=== WHAT THE TASK ASKS ===
Express each line of the material below as a string in a single JSON list, with one entry per line and blank lines omitted.

=== DATA PROVIDED ===

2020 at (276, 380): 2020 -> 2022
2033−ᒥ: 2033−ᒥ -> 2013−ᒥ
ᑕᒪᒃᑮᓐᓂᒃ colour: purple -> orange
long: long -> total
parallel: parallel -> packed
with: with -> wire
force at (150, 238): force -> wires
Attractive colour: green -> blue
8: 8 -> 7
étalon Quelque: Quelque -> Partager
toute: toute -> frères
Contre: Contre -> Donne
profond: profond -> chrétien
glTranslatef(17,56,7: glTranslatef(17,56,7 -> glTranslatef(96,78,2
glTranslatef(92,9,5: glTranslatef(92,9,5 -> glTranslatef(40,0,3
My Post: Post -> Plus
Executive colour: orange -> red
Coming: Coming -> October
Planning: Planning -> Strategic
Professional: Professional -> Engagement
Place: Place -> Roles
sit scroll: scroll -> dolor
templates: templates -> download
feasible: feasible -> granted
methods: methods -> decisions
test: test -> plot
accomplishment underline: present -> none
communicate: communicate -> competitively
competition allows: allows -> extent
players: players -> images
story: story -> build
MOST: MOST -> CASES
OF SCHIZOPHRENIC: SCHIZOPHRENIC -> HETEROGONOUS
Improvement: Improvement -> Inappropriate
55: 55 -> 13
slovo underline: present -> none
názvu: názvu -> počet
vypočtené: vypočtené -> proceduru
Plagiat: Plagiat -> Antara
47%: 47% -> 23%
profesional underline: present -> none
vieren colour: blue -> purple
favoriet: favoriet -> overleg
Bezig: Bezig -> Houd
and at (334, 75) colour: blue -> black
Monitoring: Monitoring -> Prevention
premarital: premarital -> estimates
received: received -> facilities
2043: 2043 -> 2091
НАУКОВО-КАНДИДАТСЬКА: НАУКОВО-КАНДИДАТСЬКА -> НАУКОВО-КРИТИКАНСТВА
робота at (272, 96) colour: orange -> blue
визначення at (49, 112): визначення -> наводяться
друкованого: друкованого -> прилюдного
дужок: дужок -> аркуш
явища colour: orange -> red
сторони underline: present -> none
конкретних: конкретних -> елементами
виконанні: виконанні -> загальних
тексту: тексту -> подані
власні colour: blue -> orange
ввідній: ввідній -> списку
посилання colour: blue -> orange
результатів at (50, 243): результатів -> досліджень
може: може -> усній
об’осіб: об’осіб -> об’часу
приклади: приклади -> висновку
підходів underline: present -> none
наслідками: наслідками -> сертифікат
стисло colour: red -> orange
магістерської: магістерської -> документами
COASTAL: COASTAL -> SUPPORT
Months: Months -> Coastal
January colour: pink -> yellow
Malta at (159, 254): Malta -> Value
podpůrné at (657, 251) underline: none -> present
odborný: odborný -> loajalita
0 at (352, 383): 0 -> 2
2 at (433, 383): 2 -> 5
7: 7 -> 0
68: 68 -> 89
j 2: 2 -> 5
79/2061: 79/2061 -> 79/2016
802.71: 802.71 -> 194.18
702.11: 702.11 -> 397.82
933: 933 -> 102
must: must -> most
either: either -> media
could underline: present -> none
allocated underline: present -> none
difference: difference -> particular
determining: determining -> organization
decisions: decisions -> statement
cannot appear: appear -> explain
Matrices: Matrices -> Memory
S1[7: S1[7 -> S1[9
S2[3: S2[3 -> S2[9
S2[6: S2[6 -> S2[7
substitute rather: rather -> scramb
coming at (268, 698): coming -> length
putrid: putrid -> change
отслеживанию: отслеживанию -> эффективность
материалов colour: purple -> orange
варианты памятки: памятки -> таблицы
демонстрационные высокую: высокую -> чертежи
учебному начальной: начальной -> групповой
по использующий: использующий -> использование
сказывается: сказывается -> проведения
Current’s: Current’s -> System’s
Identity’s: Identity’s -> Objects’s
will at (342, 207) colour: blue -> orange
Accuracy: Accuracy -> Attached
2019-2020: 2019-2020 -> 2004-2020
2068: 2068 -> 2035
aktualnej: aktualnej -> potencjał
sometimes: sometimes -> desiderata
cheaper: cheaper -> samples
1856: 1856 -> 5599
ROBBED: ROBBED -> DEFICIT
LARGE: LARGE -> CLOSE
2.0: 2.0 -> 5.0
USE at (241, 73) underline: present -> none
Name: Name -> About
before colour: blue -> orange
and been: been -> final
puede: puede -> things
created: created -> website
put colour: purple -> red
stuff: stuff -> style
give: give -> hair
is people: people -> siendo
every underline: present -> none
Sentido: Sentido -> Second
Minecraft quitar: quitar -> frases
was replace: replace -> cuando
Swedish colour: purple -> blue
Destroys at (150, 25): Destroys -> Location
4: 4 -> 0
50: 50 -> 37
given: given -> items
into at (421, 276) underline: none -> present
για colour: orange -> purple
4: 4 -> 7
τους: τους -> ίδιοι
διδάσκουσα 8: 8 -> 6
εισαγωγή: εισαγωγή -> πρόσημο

=== WORKED ANSWER ===
[
  "2020 at (276, 380): 2020 -> 2022",
  "2033−ᒥ: 2033−ᒥ -> 2013−ᒥ",
  "ᑕᒪᒃᑮᓐᓂᒃ colour: purple -> orange",
  "long: long -> total",
  "parallel: parallel -> packed",
  "with: with -> wire",
  "force at (150, 238): force -> wires",
  "Attractive colour: green -> blue",
  "8: 8 -> 7",
  "étalon Quelque: Quelque -> Partager",
  "toute: toute -> frères",
  "Contre: Contre -> Donne",
  "profond: profond -> chrétien",
  "glTranslatef(17,56,7: glTranslatef(17,56,7 -> glTranslatef(96,78,2",
  "glTranslatef(92,9,5: glTranslatef(92,9,5 -> glTranslatef(40,0,3",
  "My Post: Post -> Plus",
  "Executive colour: orange -> red",
  "Coming: Coming -> October",
  "Planning: Planning -> Strategic",
  "Professional: Professional -> Engagement",
  "Place: Place -> Roles",
  "sit scroll: scroll -> dolor",
  "templates: templates -> download",
  "feasible: feasible -> granted",
  "methods: methods -> decisions",
  "test: test -> plot",
  "accomplishment underline: present -> none",
  "communicate: communicate -> competitively",
  "competition allows: allows -> extent",
  "players: players -> images",
  "story: story -> build",
  "MOST: MOST -> CASES",
  "OF SCHIZOPHRENIC: SCHIZOPHRENIC -> HETEROGONOUS",
  "Improvement: Improvement -> Inappropriate",
  "55: 55 -> 13",
  "slovo underline: present -> none",
  "názvu: názvu -> počet",
  "vypočtené: vypočtené -> proceduru",
  "Plagiat: Plagiat -> Antara",
  "47%: 47% -> 23%",
  "profesional underline: present -> none",
  "vieren colour: blue -> purple",
  "favoriet: favoriet -> overleg",
  "Bezig: Bezig -> Houd",
  "and at (334, 75) colour: blue -> black",
  "Monitoring: Monitoring -> Prevention",
  "premarital: premarital -> estimates",
  "received: received -> facilities",
  "2043: 2043 -> 2091",
  "НАУКОВО-КАНДИДАТСЬКА: НАУКОВО-КАНДИДАТСЬКА -> НАУКОВО-КРИТИКАНСТВА",
  "робота at (272, 96) colour: orange -> blue",
  "визначення at (49, 112): визначення -> наводяться",
  "друкованого: друкованого -> прилюдного",
  "дужок: дужок -> аркуш",
  "явища colour: orange -> red",
  "сторони underline: present -> none",
  "конкретних: конкретних -> елементами",
  "виконанні: виконанні -> загальних",
  "тексту: тексту -> подані",
  "власні colour: blue -> orange",
  "ввідній: ввідній -> списку",
  "посилання colour: blue -> orange",
  "результатів at (50, 243): результатів -> досліджень",
  "може: може -> усній",
  "об’осіб: об’осіб -> об’часу",
  "приклади: приклади -> висновку",
  "підходів underline: present -> none",
  "наслідками: наслідками -> сертифікат",
  "стисло colour: red -> orange",
  "магістерської: магістерської -> документами",
  "COASTAL: COASTAL -> SUPPORT",
  "Months: Months -> Coastal",
  "January colour: pink -> yellow",
  "Malta at (159, 254): Malta -> Value",
  "podpůrné at (657, 251) underline: none -> present",
  "odborný: odborný -> loajalita",
  "0 at (352, 383): 0 -> 2",
  "2 at (433, 383): 2 -> 5",
  "7: 7 -> 0",
  "68: 68 -> 89",
  "j 2: 2 -> 5",
  "79/2061: 79/2061 -> 79/2016",
  "802.71: 802.71 -> 194.18",
  "702.11: 702.11 -> 397.82",
  "933: 933 -> 102",
  "must: must -> most",
  "either: either -> media",
  "could underline: present -> none",
  "allocated underline: present -> none",
  "difference: difference -> particular",
  "determining: determining -> organization",
  "decisions: decisions -> statement",
  "cannot appear: appear -> explain",
  "Matrices: Matrices -> Memory",
  "S1[7: S1[7 -> S1[9",
  "S2[3: S2[3 -> S2[9",
  "S2[6: S2[6 -> S2[7",
  "substitute rather: rather -> scramb",
  "coming at (268, 698): coming -> length",
  "putrid: putrid -> change",
  "отслеживанию: отслеживанию -> эффективность",
  "материалов colour: purple -> orange",
  "варианты памятки: памятки -> таблицы",
  "демонстрационные высокую: высокую -> чертежи",
  "учебному начальной: начальной -> групповой",
  "по использующий: использующий -> использование",
  "сказывается: сказывается -> проведения",
  "Current’s: Current’s -> System’s",
  "Identity’s: Identity’s -> Objects’s",
  "will at (342, 207) colour: blue -> orange",
  "Accuracy: Accuracy -> Attached",
  "2019-2020: 2019-2020 -> 2004-2020",
  "2068: 2068 -> 2035",
  "aktualnej: aktualnej -> potencjał",
  "sometimes: sometimes -> desiderata",
  "cheaper: cheaper -> samples",
  "1856: 1856 -> 5599",
  "ROBBED: ROBBED -> DEFICIT",
  "LARGE: LARGE -> CLOSE",
  "2.0: 2.0 -> 5.0",
  "USE at (241, 73) underline: present -> none",
  "Name: Name -> About",
  "before colour: blue -> orange",
  "and been: been -> final",
  "puede: puede -> things",
  "created: created -> website",
  "put colour: purple -> red",
  "stuff: stuff -> style",
  "give: give -> hair",
  "is people: people -> siendo",
  "every underline: present -> none",
  "Sentido: Sentido -> Second",
  "Minecraft quitar: quitar -> frases",
  "was replace: replace -> cuando",
  "Swedish colour: purple -> blue",
  "Destroys at (150, 25): Destroys -> Location",
  "4: 4 -> 0",
  "50: 50 -> 37",
  "given: given -> items",
  "into at (421, 276) underline: none -> present",
  "για colour: orange -> purple",
  "4: 4 -> 7",
  "τους: τους -> ίδιοι",
  "διδάσκουσα 8: 8 -> 6",
  "εισαγωγή: εισαγωγή -> πρόσημο"
]